In a wide-ranging and exclusive interview for the Religious Reader, Hafiz was critical of those in Muslim and non-Muslim communities who see the army as a singular ‘killing machine’.

For Hafiz, the opposite is true: “[The armed forces] brings out a sense of responsibility and spirituality you might not see in the general public. They see issues like life and death far more clearly than those on the street. So I always say to people that soldiers are the best humanitarians I’ve met.

Again, people might be confused, but primarily their role is to their country, provide peace and security.”

The transition from prison to armed forces chaplaincy was not always easy, but he has no regrets: “In 2005, I was appointed as the first Muslim chaplain to the armed forces.
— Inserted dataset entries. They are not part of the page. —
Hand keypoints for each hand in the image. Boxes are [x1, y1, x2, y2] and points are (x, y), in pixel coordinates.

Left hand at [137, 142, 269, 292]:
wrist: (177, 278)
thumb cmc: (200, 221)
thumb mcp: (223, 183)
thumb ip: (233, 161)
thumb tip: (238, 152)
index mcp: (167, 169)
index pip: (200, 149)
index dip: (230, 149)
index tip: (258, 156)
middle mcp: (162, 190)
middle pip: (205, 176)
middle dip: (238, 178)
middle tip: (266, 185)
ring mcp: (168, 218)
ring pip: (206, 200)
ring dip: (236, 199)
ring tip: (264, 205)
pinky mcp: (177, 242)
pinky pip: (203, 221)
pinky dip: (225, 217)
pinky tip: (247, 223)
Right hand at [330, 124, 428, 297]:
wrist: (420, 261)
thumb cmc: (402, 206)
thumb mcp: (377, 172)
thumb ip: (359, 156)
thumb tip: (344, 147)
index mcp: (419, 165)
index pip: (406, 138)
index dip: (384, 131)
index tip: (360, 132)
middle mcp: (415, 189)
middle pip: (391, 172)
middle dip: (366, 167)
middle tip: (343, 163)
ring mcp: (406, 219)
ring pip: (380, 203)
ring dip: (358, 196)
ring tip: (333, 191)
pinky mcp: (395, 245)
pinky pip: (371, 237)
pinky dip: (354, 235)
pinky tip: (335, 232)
At that time, I was a chaplain in the prison service and I saw the post advertised and thought it would be a very interesting and important role.

The war in Iraq was at its peak, Afghanistan was beginning to pick up again. The War on Terror was on everyone’s mind and I thought what better place to be engaged as a Muslim,” Hafiz said.
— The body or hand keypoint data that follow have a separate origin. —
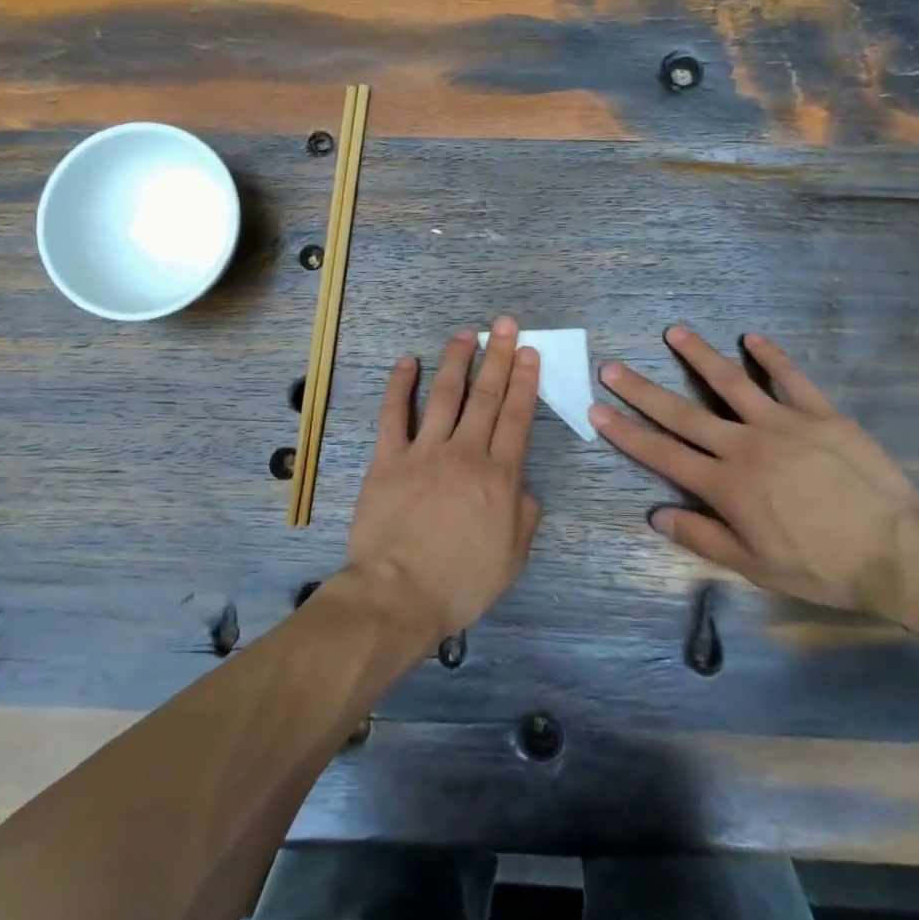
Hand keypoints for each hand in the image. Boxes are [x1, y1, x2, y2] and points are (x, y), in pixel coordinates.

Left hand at [344, 318, 543, 645]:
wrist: (398, 593)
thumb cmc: (460, 582)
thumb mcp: (512, 559)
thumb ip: (524, 517)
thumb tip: (524, 488)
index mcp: (499, 476)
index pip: (517, 418)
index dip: (525, 382)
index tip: (529, 353)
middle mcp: (465, 453)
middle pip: (486, 397)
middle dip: (499, 357)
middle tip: (505, 326)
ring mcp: (424, 452)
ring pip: (445, 395)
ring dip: (456, 361)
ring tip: (466, 334)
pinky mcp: (389, 459)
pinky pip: (394, 414)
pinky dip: (401, 386)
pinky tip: (408, 362)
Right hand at [589, 326, 918, 616]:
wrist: (899, 552)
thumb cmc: (823, 567)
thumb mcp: (756, 565)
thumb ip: (702, 536)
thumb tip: (655, 514)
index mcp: (726, 485)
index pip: (663, 453)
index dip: (626, 432)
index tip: (597, 410)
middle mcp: (745, 445)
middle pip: (682, 413)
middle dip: (641, 390)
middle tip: (612, 366)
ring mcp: (783, 423)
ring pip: (730, 382)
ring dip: (699, 355)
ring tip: (674, 332)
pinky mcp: (820, 414)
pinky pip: (791, 378)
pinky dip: (770, 356)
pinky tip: (752, 338)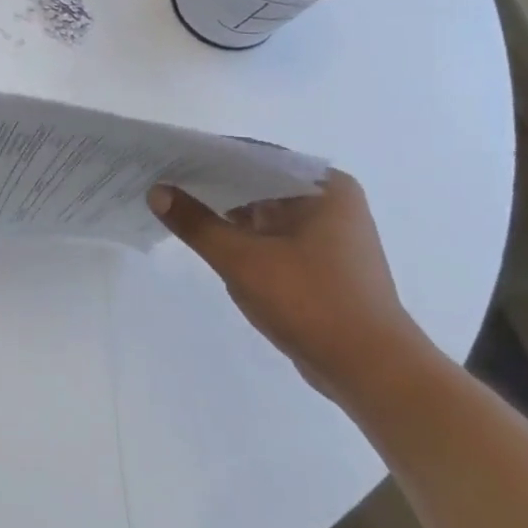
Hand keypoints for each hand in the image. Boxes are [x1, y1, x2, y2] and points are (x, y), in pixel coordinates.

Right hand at [148, 171, 437, 402]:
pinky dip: (239, 234)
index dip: (207, 156)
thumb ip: (195, 222)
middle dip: (211, 183)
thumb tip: (156, 191)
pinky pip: (269, 234)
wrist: (371, 371)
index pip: (253, 156)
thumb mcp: (242, 259)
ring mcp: (326, 233)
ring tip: (172, 204)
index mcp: (324, 187)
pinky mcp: (319, 261)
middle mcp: (329, 201)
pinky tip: (204, 236)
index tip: (166, 157)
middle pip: (256, 181)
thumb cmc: (311, 302)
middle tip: (159, 179)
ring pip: (261, 209)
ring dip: (223, 210)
But the career change did not meet universal approval, as some reacted with confusion: “Not everyone patted me on the back and said ‘Yes, Asim, this is something you should do’ – there were some challenges. People did not understand what my role was going to be about. My peers were worried about me going to work for the armed forces.”

There was an ignorance about what the armed forces do and my argument to them was ‘I’m not joining the armed forces to condemn or condone war.

That’s not necessarily my job. Just because someone joins the armed forces, does not mean, they are less human. They still have families, children, they have hobbies and some are religious, and they need that support.’”

Hafiz wanted to help his fellow Muslim in the armed forces (a number that now stands at approximately 650), with pastoral care, spiritual and religious guidance. The importance of the latter proved vital, as Muslims now receive guidance within the institution, rather than say, at a mosque, with individuals unaware of the context of their job.

The advice given could of a religious and non-religious nature, as Hafiz explained: “Sometimes soldiers will come to me for a variety of reasons. It can be as simple as what time do I pray? Or something more complicated – Can I keep a beard while I’m in the army? Can I fast and be on operations at the same time? Or do I choose between the two? Or it might be family or financial problems. Or issues with the chain of command.”